What is required >>
Copy the listing below line for line, keeping every word and mark unchanged.

▼▼▼

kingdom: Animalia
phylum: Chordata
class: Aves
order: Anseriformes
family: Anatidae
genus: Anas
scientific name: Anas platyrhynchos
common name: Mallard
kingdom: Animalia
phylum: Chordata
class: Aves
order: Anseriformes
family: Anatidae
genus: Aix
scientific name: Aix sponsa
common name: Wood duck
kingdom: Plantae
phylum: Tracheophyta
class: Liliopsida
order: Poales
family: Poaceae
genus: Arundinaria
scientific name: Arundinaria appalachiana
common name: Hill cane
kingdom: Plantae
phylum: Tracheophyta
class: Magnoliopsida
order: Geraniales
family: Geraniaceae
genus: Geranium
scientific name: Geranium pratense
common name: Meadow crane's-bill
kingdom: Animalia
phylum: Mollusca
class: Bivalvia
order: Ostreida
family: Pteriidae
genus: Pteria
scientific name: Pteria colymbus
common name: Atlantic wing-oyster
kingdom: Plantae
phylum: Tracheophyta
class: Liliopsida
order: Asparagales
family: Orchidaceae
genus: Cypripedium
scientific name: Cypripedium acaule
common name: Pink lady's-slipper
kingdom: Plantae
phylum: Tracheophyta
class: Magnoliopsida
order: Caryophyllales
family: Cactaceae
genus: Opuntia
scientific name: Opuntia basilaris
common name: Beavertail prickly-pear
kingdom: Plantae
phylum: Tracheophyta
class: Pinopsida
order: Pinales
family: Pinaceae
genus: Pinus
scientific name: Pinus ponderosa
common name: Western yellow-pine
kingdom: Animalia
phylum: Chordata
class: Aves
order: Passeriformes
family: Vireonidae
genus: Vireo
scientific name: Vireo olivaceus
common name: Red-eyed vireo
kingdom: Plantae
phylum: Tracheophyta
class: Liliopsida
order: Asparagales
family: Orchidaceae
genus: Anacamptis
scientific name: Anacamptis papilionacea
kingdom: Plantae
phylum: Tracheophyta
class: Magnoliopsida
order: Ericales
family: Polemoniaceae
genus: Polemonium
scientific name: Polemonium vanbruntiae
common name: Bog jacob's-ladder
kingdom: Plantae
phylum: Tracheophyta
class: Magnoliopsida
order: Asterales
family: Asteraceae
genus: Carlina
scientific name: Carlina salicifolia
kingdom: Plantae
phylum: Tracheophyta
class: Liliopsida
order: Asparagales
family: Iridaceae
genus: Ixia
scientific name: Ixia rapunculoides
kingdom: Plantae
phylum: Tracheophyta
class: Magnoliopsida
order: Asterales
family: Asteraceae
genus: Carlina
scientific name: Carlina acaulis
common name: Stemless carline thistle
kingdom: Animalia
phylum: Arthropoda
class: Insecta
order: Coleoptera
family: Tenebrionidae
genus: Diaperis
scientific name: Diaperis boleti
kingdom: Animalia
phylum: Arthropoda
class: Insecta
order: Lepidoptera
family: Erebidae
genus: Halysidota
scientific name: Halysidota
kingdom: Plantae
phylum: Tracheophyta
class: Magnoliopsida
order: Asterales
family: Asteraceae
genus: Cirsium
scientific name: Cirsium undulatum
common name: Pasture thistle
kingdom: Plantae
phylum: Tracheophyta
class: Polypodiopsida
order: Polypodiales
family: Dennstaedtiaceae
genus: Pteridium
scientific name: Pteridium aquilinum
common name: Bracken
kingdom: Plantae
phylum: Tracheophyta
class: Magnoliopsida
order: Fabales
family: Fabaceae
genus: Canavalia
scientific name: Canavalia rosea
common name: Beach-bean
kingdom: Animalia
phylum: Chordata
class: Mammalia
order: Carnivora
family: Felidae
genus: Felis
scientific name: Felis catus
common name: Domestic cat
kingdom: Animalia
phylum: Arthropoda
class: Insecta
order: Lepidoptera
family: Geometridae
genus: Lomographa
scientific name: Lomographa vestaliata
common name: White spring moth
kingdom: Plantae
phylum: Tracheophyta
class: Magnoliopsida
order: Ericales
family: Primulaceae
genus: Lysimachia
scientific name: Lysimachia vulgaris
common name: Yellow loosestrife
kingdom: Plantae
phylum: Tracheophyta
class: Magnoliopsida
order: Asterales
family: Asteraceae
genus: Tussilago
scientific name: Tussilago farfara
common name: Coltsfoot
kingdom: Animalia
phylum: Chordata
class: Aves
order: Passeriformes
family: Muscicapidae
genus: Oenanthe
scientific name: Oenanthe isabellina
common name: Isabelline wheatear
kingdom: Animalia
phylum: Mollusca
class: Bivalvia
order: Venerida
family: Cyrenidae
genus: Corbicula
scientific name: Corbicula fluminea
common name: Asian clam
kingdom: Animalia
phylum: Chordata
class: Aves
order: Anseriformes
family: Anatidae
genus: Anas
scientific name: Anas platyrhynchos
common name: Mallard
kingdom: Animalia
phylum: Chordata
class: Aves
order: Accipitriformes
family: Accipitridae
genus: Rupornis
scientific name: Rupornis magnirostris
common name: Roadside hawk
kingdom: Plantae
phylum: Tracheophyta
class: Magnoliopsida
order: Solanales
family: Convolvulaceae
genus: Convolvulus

▲▲▲

The output >>
kingdom: Animalia
phylum: Chordata
class: Aves
order: Anseriformes
family: Anatidae
genus: Anas
scientific name: Anas platyrhynchos
common name: Mallard
kingdom: Animalia
phylum: Chordata
class: Aves
order: Anseriformes
family: Anatidae
genus: Aix
scientific name: Aix sponsa
common name: Wood duck
kingdom: Plantae
phylum: Tracheophyta
class: Liliopsida
order: Poales
family: Poaceae
genus: Arundinaria
scientific name: Arundinaria appalachiana
common name: Hill cane
kingdom: Plantae
phylum: Tracheophyta
class: Magnoliopsida
order: Geraniales
family: Geraniaceae
genus: Geranium
scientific name: Geranium pratense
common name: Meadow crane's-bill
kingdom: Animalia
phylum: Mollusca
class: Bivalvia
order: Ostreida
family: Pteriidae
genus: Pteria
scientific name: Pteria colymbus
common name: Atlantic wing-oyster
kingdom: Plantae
phylum: Tracheophyta
class: Liliopsida
order: Asparagales
family: Orchidaceae
genus: Cypripedium
scientific name: Cypripedium acaule
common name: Pink lady's-slipper
kingdom: Plantae
phylum: Tracheophyta
class: Magnoliopsida
order: Caryophyllales
family: Cactaceae
genus: Opuntia
scientific name: Opuntia basilaris
common name: Beavertail prickly-pear
kingdom: Plantae
phylum: Tracheophyta
class: Pinopsida
order: Pinales
family: Pinaceae
genus: Pinus
scientific name: Pinus ponderosa
common name: Western yellow-pine
kingdom: Animalia
phylum: Chordata
class: Aves
order: Passeriformes
family: Vireonidae
genus: Vireo
scientific name: Vireo olivaceus
common name: Red-eyed vireo
kingdom: Plantae
phylum: Tracheophyta
class: Liliopsida
order: Asparagales
family: Orchidaceae
genus: Anacamptis
scientific name: Anacamptis papilionacea
kingdom: Plantae
phylum: Tracheophyta
class: Magnoliopsida
order: Ericales
family: Polemoniaceae
genus: Polemonium
scientific name: Polemonium vanbruntiae
common name: Bog jacob's-ladder
kingdom: Plantae
phylum: Tracheophyta
class: Magnoliopsida
order: Asterales
family: Asteraceae
genus: Carlina
scientific name: Carlina salicifolia
kingdom: Plantae
phylum: Tracheophyta
class: Liliopsida
order: Asparagales
family: Iridaceae
genus: Ixia
scientific name: Ixia rapunculoides
kingdom: Plantae
phylum: Tracheophyta
class: Magnoliopsida
order: Asterales
family: Asteraceae
genus: Carlina
scientific name: Carlina acaulis
common name: Stemless carline thistle
kingdom: Animalia
phylum: Arthropoda
class: Insecta
order: Coleoptera
family: Tenebrionidae
genus: Diaperis
scientific name: Diaperis boleti
kingdom: Animalia
phylum: Arthropoda
class: Insecta
order: Lepidoptera
family: Erebidae
genus: Halysidota
scientific name: Halysidota
kingdom: Plantae
phylum: Tracheophyta
class: Magnoliopsida
order: Asterales
family: Asteraceae
genus: Cirsium
scientific name: Cirsium undulatum
common name: Pasture thistle
kingdom: Plantae
phylum: Tracheophyta
class: Polypodiopsida
order: Polypodiales
family: Dennstaedtiaceae
genus: Pteridium
scientific name: Pteridium aquilinum
common name: Bracken
kingdom: Plantae
phylum: Tracheophyta
class: Magnoliopsida
order: Fabales
family: Fabaceae
genus: Canavalia
scientific name: Canavalia rosea
common name: Beach-bean
kingdom: Animalia
phylum: Chordata
class: Mammalia
order: Carnivora
family: Felidae
genus: Felis
scientific name: Felis catus
common name: Domestic cat
kingdom: Animalia
phylum: Arthropoda
class: Insecta
order: Lepidoptera
family: Geometridae
genus: Lomographa
scientific name: Lomographa vestaliata
common name: White spring moth
kingdom: Plantae
phylum: Tracheophyta
class: Magnoliopsida
order: Ericales
family: Primulaceae
genus: Lysimachia
scientific name: Lysimachia vulgaris
common name: Yellow loosestrife
kingdom: Plantae
phylum: Tracheophyta
class: Magnoliopsida
order: Asterales
family: Asteraceae
genus: Tussilago
scientific name: Tussilago farfara
common name: Coltsfoot
kingdom: Animalia
phylum: Chordata
class: Aves
order: Passeriformes
family: Muscicapidae
genus: Oenanthe
scientific name: Oenanthe isabellina
common name: Isabelline wheatear
kingdom: Animalia
phylum: Mollusca
class: Bivalvia
order: Venerida
family: Cyrenidae
genus: Corbicula
scientific name: Corbicula fluminea
common name: Asian clam
kingdom: Animalia
phylum: Chordata
class: Aves
order: Anseriformes
family: Anatidae
genus: Anas
scientific name: Anas platyrhynchos
common name: Mallard
kingdom: Animalia
phylum: Chordata
class: Aves
order: Accipitriformes
family: Accipitridae
genus: Rupornis
scientific name: Rupornis magnirostris
common name: Roadside hawk
kingdom: Plantae
phylum: Tracheophyta
class: Magnoliopsida
order: Solanales
family: Convolvulaceae
genus: Convolvulus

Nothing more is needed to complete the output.